Concert

Programme Guide

Anton Bruckner repeatedly called his Fourth Symphony, which he composed in 1874 and subjected to radical revisions through 1880, “romantic”. The composer elucidated what he meant by that ten years after giving the work the form that is now considered final: “In the romantic 4th symphony, in the 1st movement the intention is to depict the horn that proclaims the day from the town hall. Then the town comes to life; in the Gesangsperiode, the theme is the song of the bird, the great tit Zizipe. [...]. 2nd movement: song, prayer, serenade. 3rd hunt and in the Trio how a barrel-organ plays during the midday meal in the forest.” According to other sources, Bruckner was imagining a “medieval city” at “dawn” and “forest murmurs” during the composition of the first movement, and while working on the second movement, in contrast, a “boy in love” and his unsuccessful attempt to “climb through his sweetheart’s window”, and a folk festival in the Finale. Numerous other examples of Bruckner’s attempts at pictorial descriptions of his music can easily be found. But it is remarkable that he failed to come up with a definitive “programme” for the Fourth Symphony. And the composition’s standardised, four-movement sequence makes it quite clear that Bruckner was orienting himself more towards classical models than towards works of so-called “programme music”.

With Herbert Blomstedt, not only is one of the Berlin Philharmonic’s long-standing artistic partners taking on Bruckner’s Fourth Symphony, but also a conductor who has already repeatedly demonstrated his profound understanding for the music of this composer by conducting memorable concerts, especially in Berlin.

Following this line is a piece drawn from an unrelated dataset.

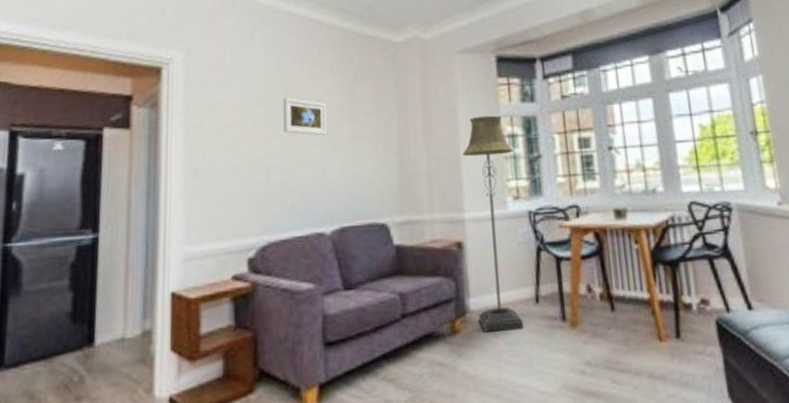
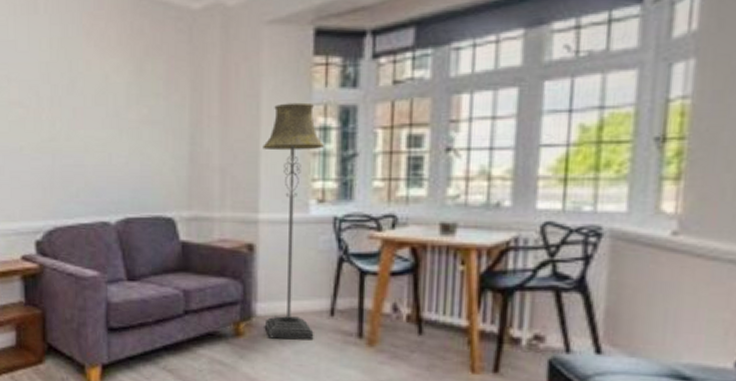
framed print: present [283,98,328,136] -> none [68,75,114,119]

On the first half of the concert, the orchestra will once again encounter the Pianist in Residence from the 2010/11 season: Leif Ove Andsnes. The Norwegian pianist, to whose interpretations the New York Times once attested “magisterial elegance, power and insight”, will put his view of Wolfgang Amadeus Mozart’s Piano Concerto in E flat major, K. 482, composed in Vienna in 1785, up for discussion. The work is considered one of Mozart’s so-called “symphonic” piano concertos, in which at the peak of his Viennese heyday the composer struck out on new forward-looking paths of orchestral handling. That Mozart composed the E flat major concerto in close proximity to his work on the opera Le nozze di Figaro can be detected quite clearly in the prevailing cheery mood, giving way to a gentle melancholy only in the variations of the slow middle movement.